Repulsed, she pulled free and bolted from the room.

"Help me!" she screamed.

A brother tossed her at Beebe, then left.

Beebe tore off her clothes and threw her on the bed.

She was a virgin. This wasn't how it was supposed to happen.

His weight was crushing her, his smell a nauseating mix of alcohol and body odor. She fought him, clamped her legs shut. He pried them open.

The pain was blinding. She couldn't breathe.

She passed out.

Lights. Movement. Voices. Touching.


In the minivan, Liz Seccuro was crying so hard that her frightened daughter began to wail.

"I can scarcely begin to understand the degree to which, through your eyes, my behavior has affected you in its wake," Beebe had written. "Still, I stand prepared to hear from you about just how, and in what ways, you've been affected, and to begin to set right the wrong I've done."

Over the next week, she felt afraid and vulnerable. Was her family in danger?

The questions finally overwhelmed her. She grabbed her BlackBerry.

"How can you live with yourself?" she typed.

He e-mailed back the next day.

"I always felt tremendous guilt for the ways in which I imagined my conduct had damaged you, and for years too the only solution seemed to be the bottle, which worked less and less over time to assuage the guilt," he wrote. "This is to say that the way that I lived with myself was of course not really living at all.

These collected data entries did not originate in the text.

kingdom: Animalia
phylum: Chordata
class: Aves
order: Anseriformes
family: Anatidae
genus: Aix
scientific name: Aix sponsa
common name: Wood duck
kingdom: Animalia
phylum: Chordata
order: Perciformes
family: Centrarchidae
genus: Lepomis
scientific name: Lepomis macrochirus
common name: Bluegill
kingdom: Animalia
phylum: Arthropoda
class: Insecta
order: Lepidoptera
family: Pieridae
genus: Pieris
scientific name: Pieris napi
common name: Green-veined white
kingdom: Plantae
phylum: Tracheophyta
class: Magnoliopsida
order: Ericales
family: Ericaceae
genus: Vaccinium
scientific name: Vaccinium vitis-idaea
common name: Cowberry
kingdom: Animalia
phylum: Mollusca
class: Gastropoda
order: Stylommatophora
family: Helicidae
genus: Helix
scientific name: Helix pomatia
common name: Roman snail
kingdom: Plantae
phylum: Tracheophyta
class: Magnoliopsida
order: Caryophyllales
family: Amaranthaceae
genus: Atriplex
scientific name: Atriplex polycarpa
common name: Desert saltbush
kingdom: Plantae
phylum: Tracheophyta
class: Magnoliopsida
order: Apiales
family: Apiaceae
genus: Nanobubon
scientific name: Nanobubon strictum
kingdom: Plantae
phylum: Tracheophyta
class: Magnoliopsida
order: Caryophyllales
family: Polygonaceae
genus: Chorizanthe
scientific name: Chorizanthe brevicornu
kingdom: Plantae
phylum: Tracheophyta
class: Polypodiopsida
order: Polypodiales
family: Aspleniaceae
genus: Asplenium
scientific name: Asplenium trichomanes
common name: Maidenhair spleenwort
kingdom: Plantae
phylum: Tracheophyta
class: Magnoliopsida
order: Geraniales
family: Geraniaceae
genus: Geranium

"It appears I have laid the groundwork for a shattered life, and I simply do not know what to do, save for doing what you ask."

Seccuro didn't know what to do either. Yet she wondered: Why had he done what he'd done?

The only way to find out, she reasoned, was to write back. So began a two-month e-mail correspondence. Seccuro told Beebe of the devastating effects of his actions; Beebe detailed the devastating effects of the bottle.

After that night in 1984, Seccuro was never the same. She reported the attack to university officials and campus police, she said, but felt dismissed and disbelieved.

She became a loner. Her grades plummeted. At 22, she entered a tumultuous marriage that quickly unraveled.

Part of her felt dead. Panic attacks were frequent and frightening.

Gradually, life improved. She married Mike, gave birth to beautiful Ava, and found success as an event planner in Greenwich, Conn.

But she never stopped wondering what had become of Beebe.

His life, too, had been filled with misery, he wrote. After that night, he was summoned to the dean's office and told of possible judicial proceedings.

"I was pinned by my failure as a person," he wrote. "A day or so later I withdrew from UVA, unwilling to step up to the plate."

Even then, he wrote, his drinking was a problem. One afternoon, it hit him: Was he an alcoholic?

He entered rehab and moved home. A month later, he was drinking again.

Over the next nine years, he wrote, he exhausted his parents, employers and friends. Women dismissed him as a drunken, selfish slob.

He arrived at AA in 1993, after years of trying to get sober in the fellowship, he wrote. This time, he stayed.

From the moment he read AA's eighth step -- making a list of those he'd harmed -- he wanted to contact Seccuro. But his sponsor said that would only hurt her.

As the years passed, Beebe wrote, his sponsor fell off the wagon. The man later told him he'd started drinking again over unfinished amends.

Beebe's new sponsor told him to pray and search for Seccuro. Twice he wrote her, but the addresses were wrong and the letters were returned. Eventually, he tried again.

Seccuro read Beebe's e-mails with growing unease.